Append substring preceding match and replacement to sb .

StringBuffer appendTail(StringBuffer sb )

Appends substring following end of match to sb .

int end( )

Index of the first character after the end of the match.

int end(int group )

Index of the first character after the text captured by group .

boolean find( )

Find the next match in the input string.

boolean find(int start )

Find the next match after character position, start .

String group( )

Text matched by this Pattern .

String group(int group )

Text captured by capture group, group .

int groupCount( )

Number of capturing groups in Pattern .

boolean lookingAt( )

True if match is at beginning of input.

boolean matches( )

Return true if Pattern matches entire input string.

Pattern pattern( )

Return Pattern object used by this Matcher .

String replaceAll(String replacement )

Replace every match with replacement .

String replaceFirst(String replacement )

Replace first match with replacement .

Matcher reset( )

Reset this matcher so that the next match starts at the beginning of the input string.

Matcher reset(CharSequence input )

Reset this matcher with new input .

int start( )

Index of first character matched.

int start(int group )

Index of first character matched in captured substring, group .

java.util.regex.PatternSyntaxException

implements Serializable

Description

Thrown to indicate a syntax error in a regular expression pattern.

Methods

PatternSyntaxException(String desc , String regex , int index )

Construct an instance of this class.

String getDescription( )

Return error description.

int getIndex( )

Return error index.

String getMessage( )

Return a multiline error message containing error description, index, regular expression pattern, and indication of the position of the error within the pattern.

String getPattern( )

Return the regular expression pattern that threw the exception.

java.lang.CharSequence

implemented by CharBuffer, String, StringBuffer

Description

Defines an interface for read-only access so that regular expression patterns may be applied to a sequence of characters.

Methods

char charAt(int index )

Return the character at the zero-based position, index .

int length( )

Return the number of characters in the sequence.

CharSequence subSequence(int start , int end )

Return a subsequence including the start index and excluding the end index.

String toString( )

Return a String representation of the sequence.

1.4.3 Unicode Support

This package supports Unicode 3.0, although \w , \W , \d , \D , \s , and \S support only ASCII. You can use the equivalent Unicode properties \p{L} , \P{L} , \p{Nd} , \P{Nd} , \p{Z} , and \P{Z} . The word boundary sequences, \b and \B , do understand Unicode.

▶ _Assigned task_: Please list every method that the Java regex reference text gives for java.lang.CharSequence. The lines after this text play no part in the work here.

▶ _Extracted material_:
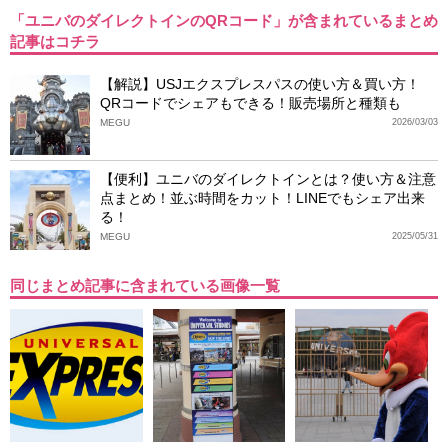
「ユニバのダイレクトインのQRコード」が含まれているまとめ
記事はコチラ
【解説】USJエクスプレスパスの使い方＆買い方！
QRコードでシェアもできる！販売場所と種類も
MEGU
2026/03/03
【便利】ユニバのダイレクトインとは？使い方＆注意
点まとめ！並ぶ時間をカット！LINEでもシェア出来
る！
MEGU
2025/05/31
同じまとめ記事に含まれている画像一覧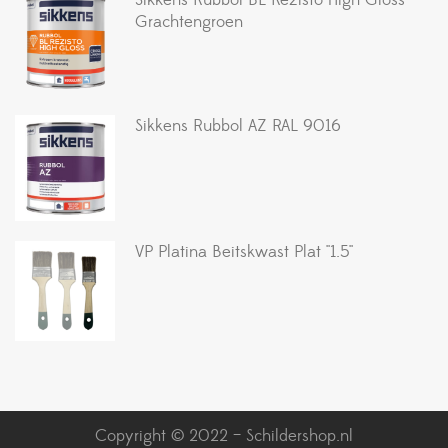
Grachtengroen
Sikkens Rubbol AZ RAL 9016
VP Platina Beitskwast Plat ''1.5''
Copyright © 2022 – Schildershop.nl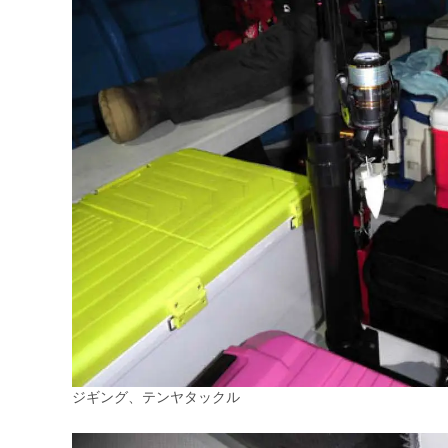
ジギング、テンヤタックル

▶ _Finished exercise_:
- char charAt(int index)
- int length()
- CharSequence subSequence(int start, int end)
- String toString()